I have two birthdays: the day I was born in Cuba, and the day I went into exile in the United States. Today was my second birthday. Today I turned fifty, as an exile, and as an American.
Fifty years ago, my brother Tony and I boarded a KLM propeller plane at Rancho Boyeros airport in Havana. About an hour later we landed in Miami. I got into one van and headed for a camp in Florida City; Tony got into a different van and headed for a camp in Kendall. We were but two of over 14,000 unaccompanied Cuban kids sent to the United States by their parents. At that time I thought we kids were the ones being put through the wringer. Now, fifty years later, I realize that it was our parents who must have wept tears of blood, especially when the loving Castro regime would not allow them to leave and join us here in the United States. God bless them. Mil gracias, mama y papa.
Tony and I were lucky enough to be taken in by two wonderful American Jewish families in Miami. Louis and Norma Chait gave me a warm and loving home in which to adjust to life in this strange, wonderful land. Sidney and Carol Rubin opened their home to Tony, though they already had two teenage children of their own. Even at that time, this snot-nosed malcriado boy knew that he had won the lottery, so to speak, and that he was in a land far more marvelous than he could have ever imagined, among people so kind and generous that they seemed superhuman. Thanks Norma, thanks Lou. Thanks Carol, thanks Sid –though Tony can no longer thank you himself.
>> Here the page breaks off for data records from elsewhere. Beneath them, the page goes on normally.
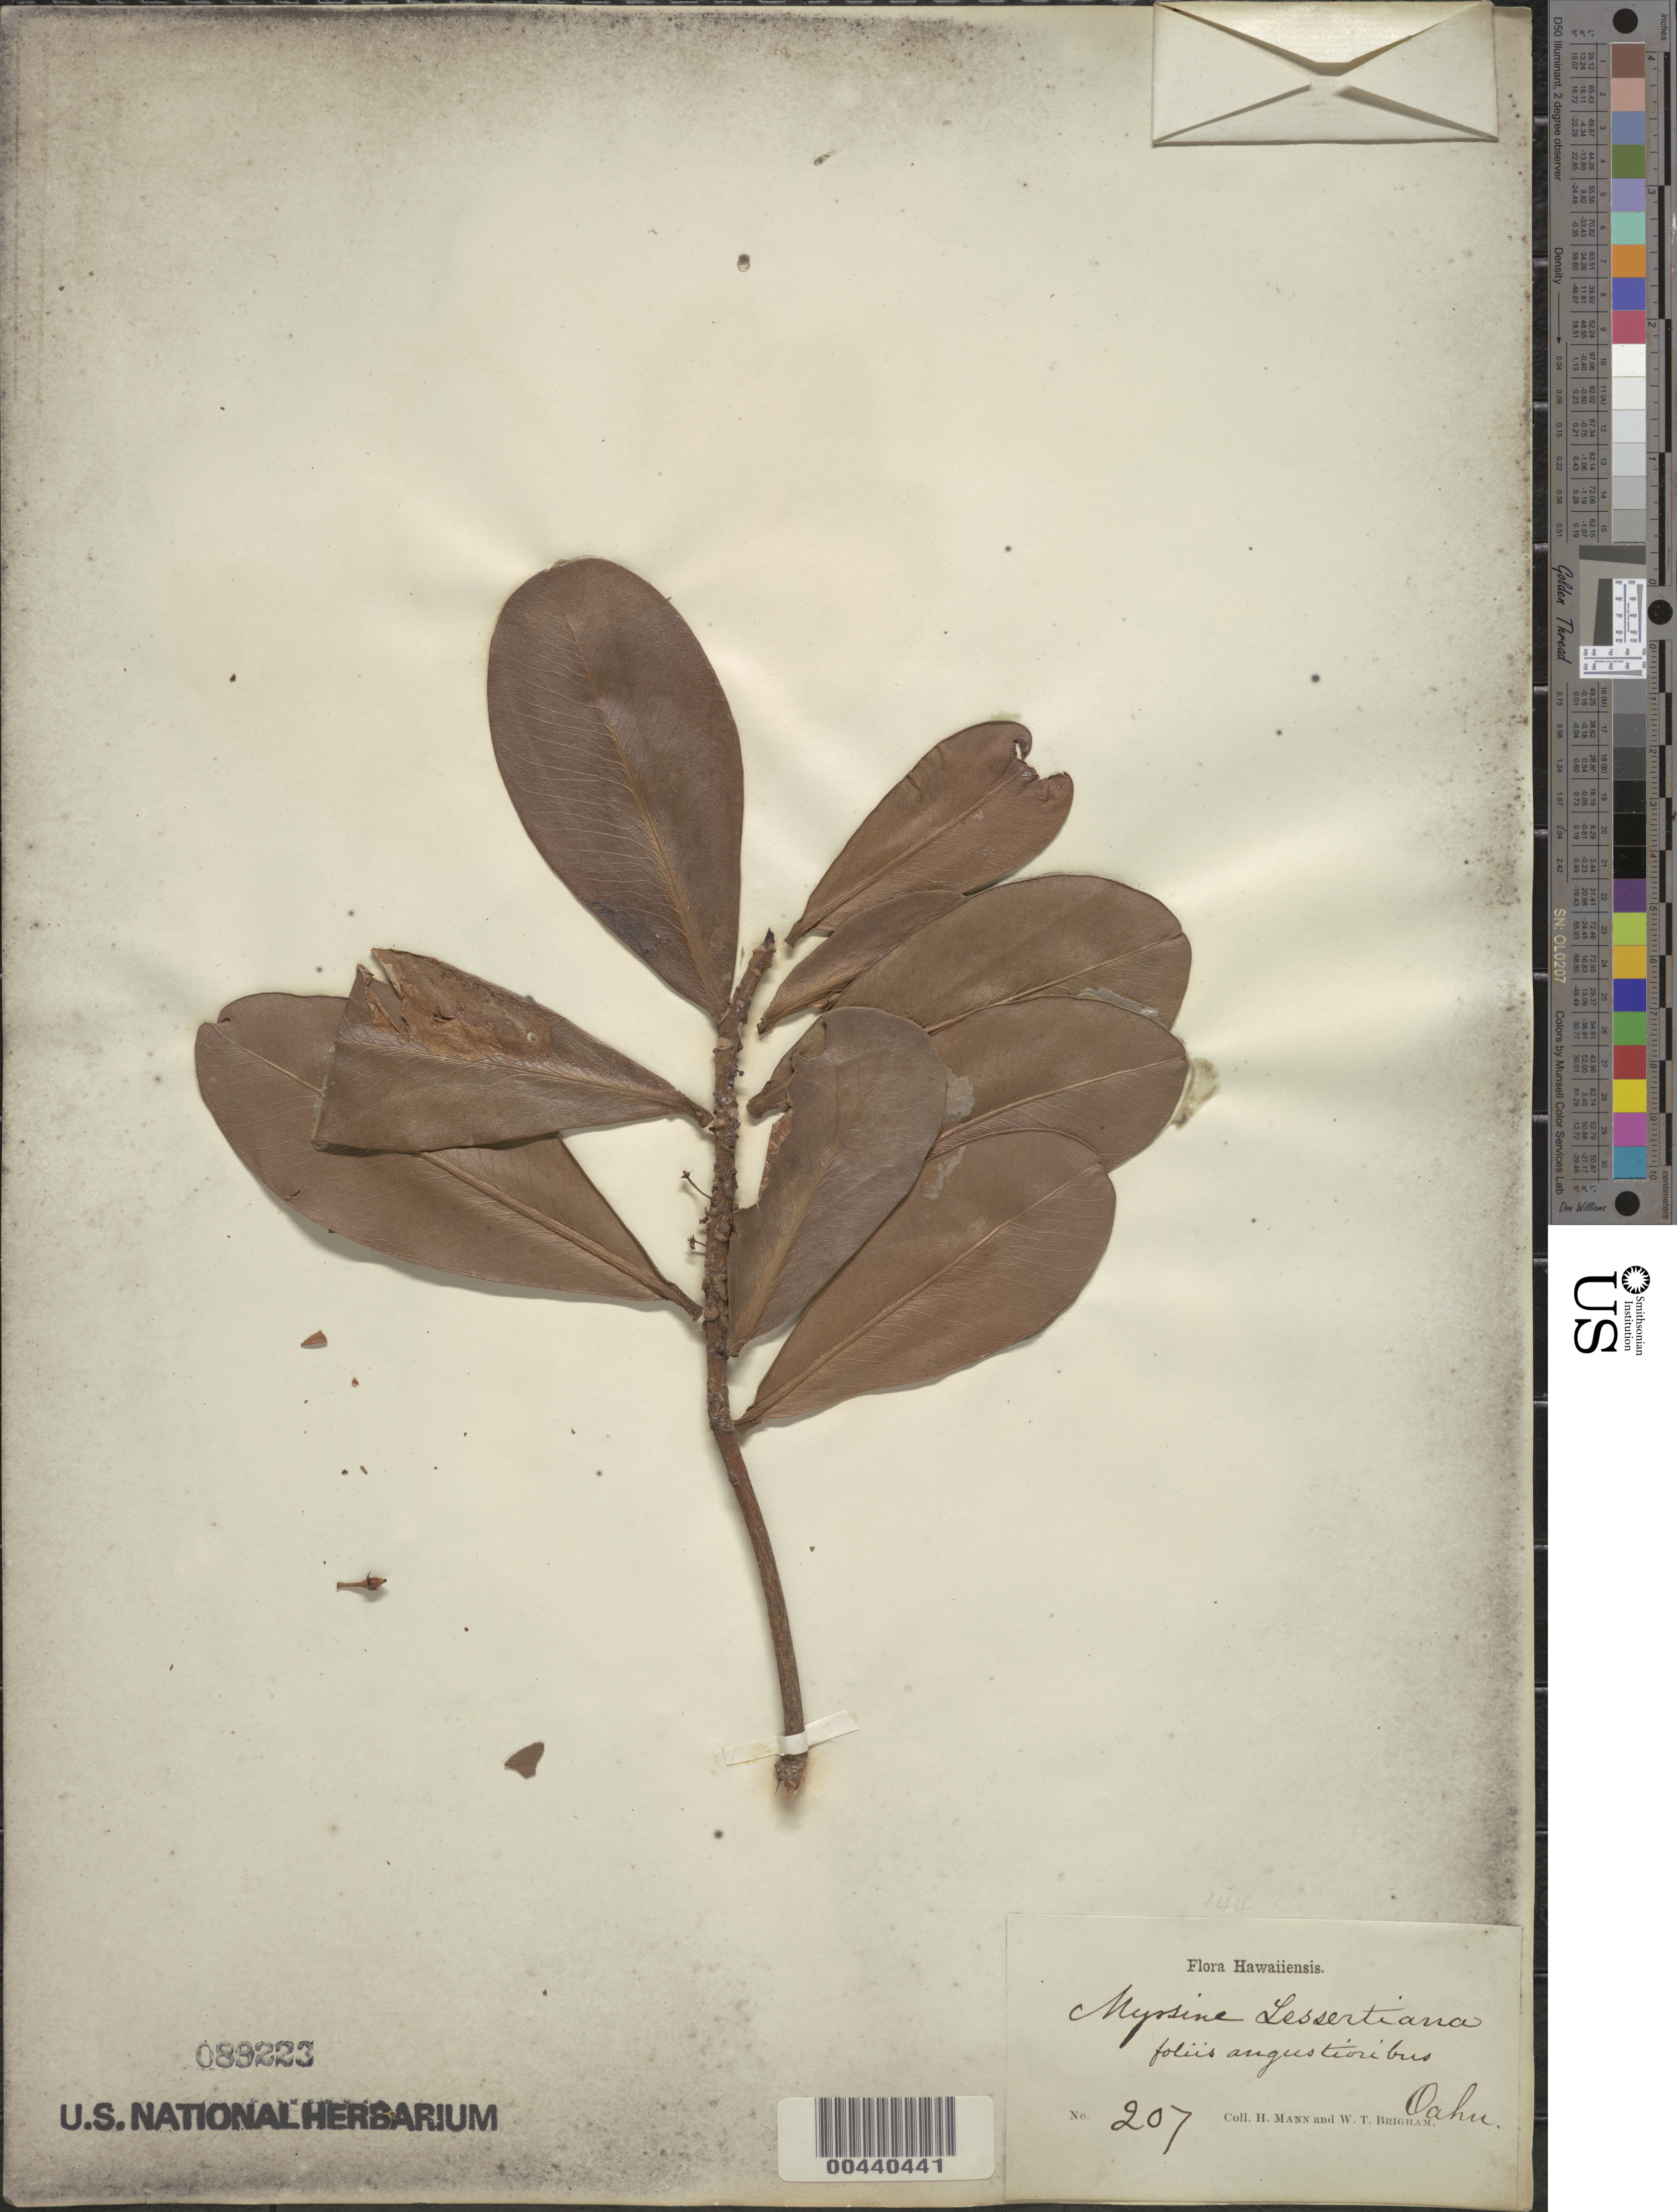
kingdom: Plantae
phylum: Tracheophyta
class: Magnoliopsida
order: Ericales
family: Primulaceae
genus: Myrsine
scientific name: Myrsine lessertiana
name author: A. DC.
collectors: H. Mann & W. T. Brigham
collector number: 207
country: United States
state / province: Hawaii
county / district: Honolulu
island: Oahu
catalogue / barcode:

Eventually we would end up in a mouse- and roach-infested hellhole a few blocks from the Orange Bowl, in a group home for juvenile delinquents run by a malevolent Cuban couple. Bureaucratic error. We were supposed to be sent to our uncle’s house in Bloomington, Illinois. It was a tough break, but a great experience. Now, thanks to that house, I think I understand Nietzsche. Eventually we ended up with our uncle Amado, his wife Alejandra, and our cousins Marisol and Alejandrita. Mil gracias, tio y tia. Those two years I spent with you in the Corn Belt were among the happiest in my life.
Our mom finally arrived in early November 1965, after going through hell to get here. We went to live with her in Chicago. Our dad never did make it out. He died as he was trying to leave in 1976.
Multiply this story 14,000 times. Add all the thousands of kids who left alone, but not through the Pedro Pan airlift. What you have is a remarkable and very pointed lesson in the value of freedom, and the price that some are willing to pay for it.
I thank God and my parents every single day for tossing me out of hell and sending me here alone. Only now, fifty years later, do I fully realize the sacrifice they made.
I am so, so lucky. So much to be thankful for, including the fact that the 1970’s are far behind us.